§ **Task goal**: Look through the data below and, wherever a line carries the word "pantallas", please copy that line.

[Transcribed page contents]
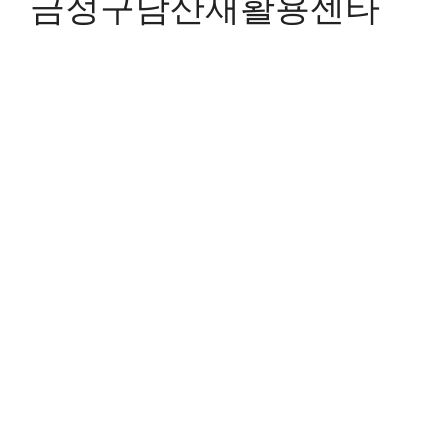
금정구남산재활용센타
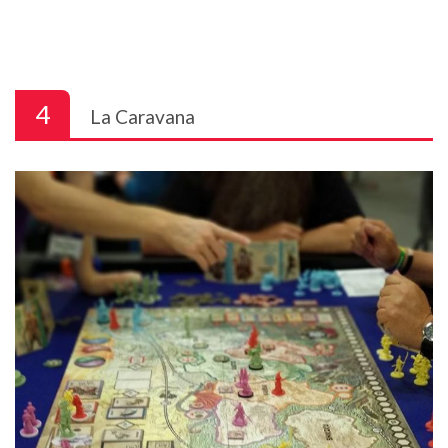
4
La Caravana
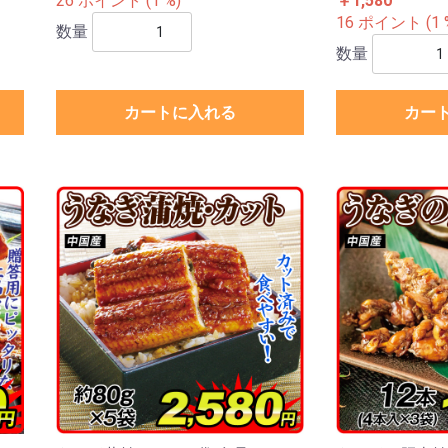
26 ポイント (1 %)
￥1,580
16 ポイント (1 
数量
数量
カートに入れる
カー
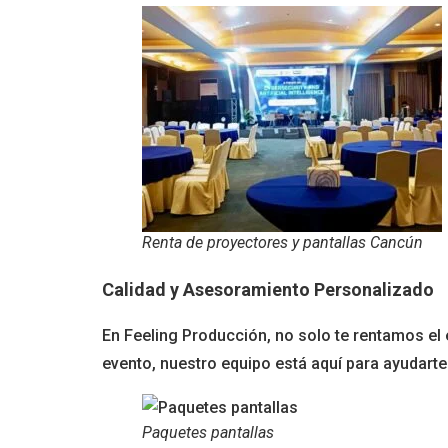
Renta de proyectores y pantallas Cancún
Calidad y Asesoramiento Personalizado
En Feeling Producción, no solo te rentamos el 
evento, nuestro equipo está aquí para ayudart
Paquetes pantallas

§ **Answer for this exercise**:
Renta de proyectores y pantallas Cancún
Paquetes pantallas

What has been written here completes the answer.